*** Opening of Record excerpts ***

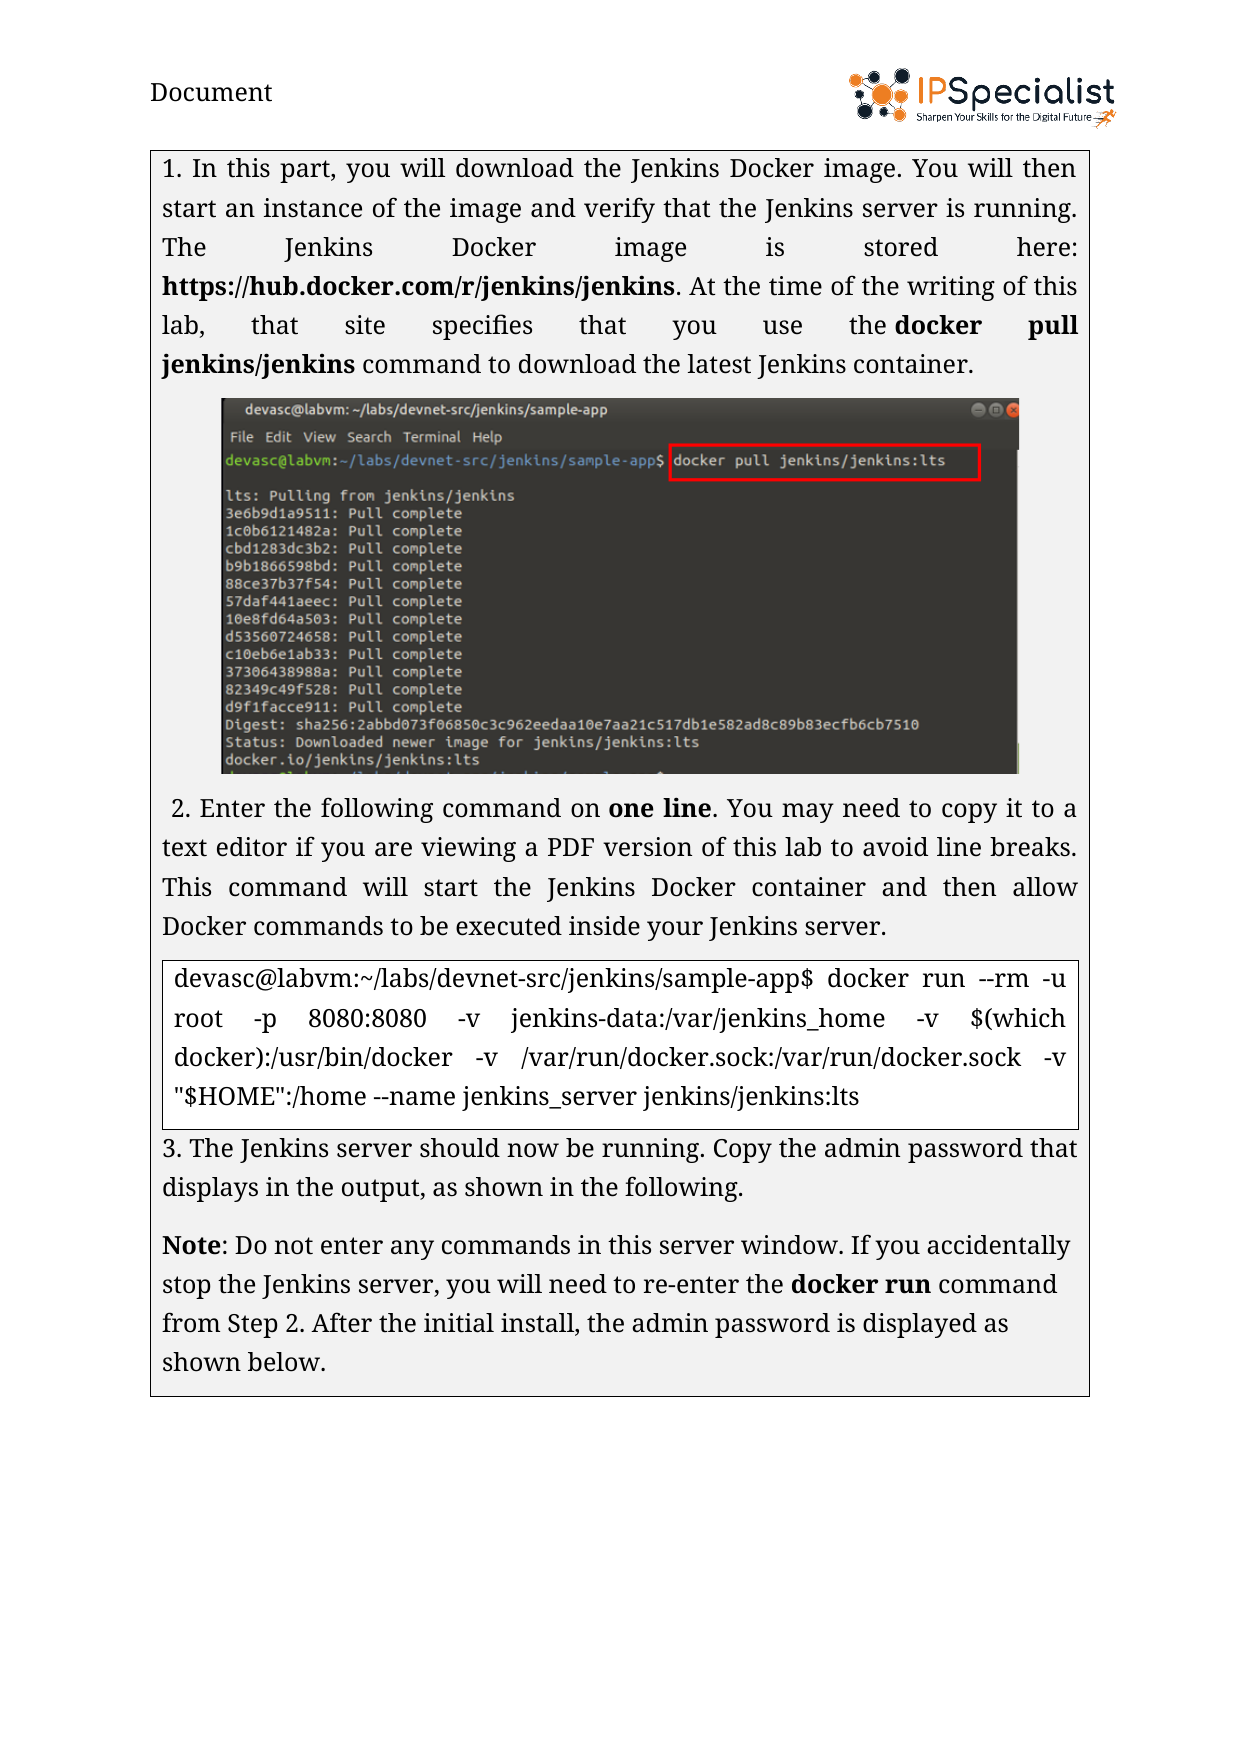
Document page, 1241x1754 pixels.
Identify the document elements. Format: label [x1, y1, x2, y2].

picture [843, 54, 1121, 136]
table_header [151, 151, 1089, 1396]
picture [221, 398, 1020, 774]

*** Close of Record excerpts ***

Task goal - Give the data above again in full and unchanged, skipping the pictures.

Exercise answer -
Document page, 1241x1754 pixels.
Identify the document elements. Format: label [x1, y1, x2, y2].

picture [843, 54, 1121, 136]
table_header [151, 151, 1089, 1396]
picture [221, 398, 1020, 774]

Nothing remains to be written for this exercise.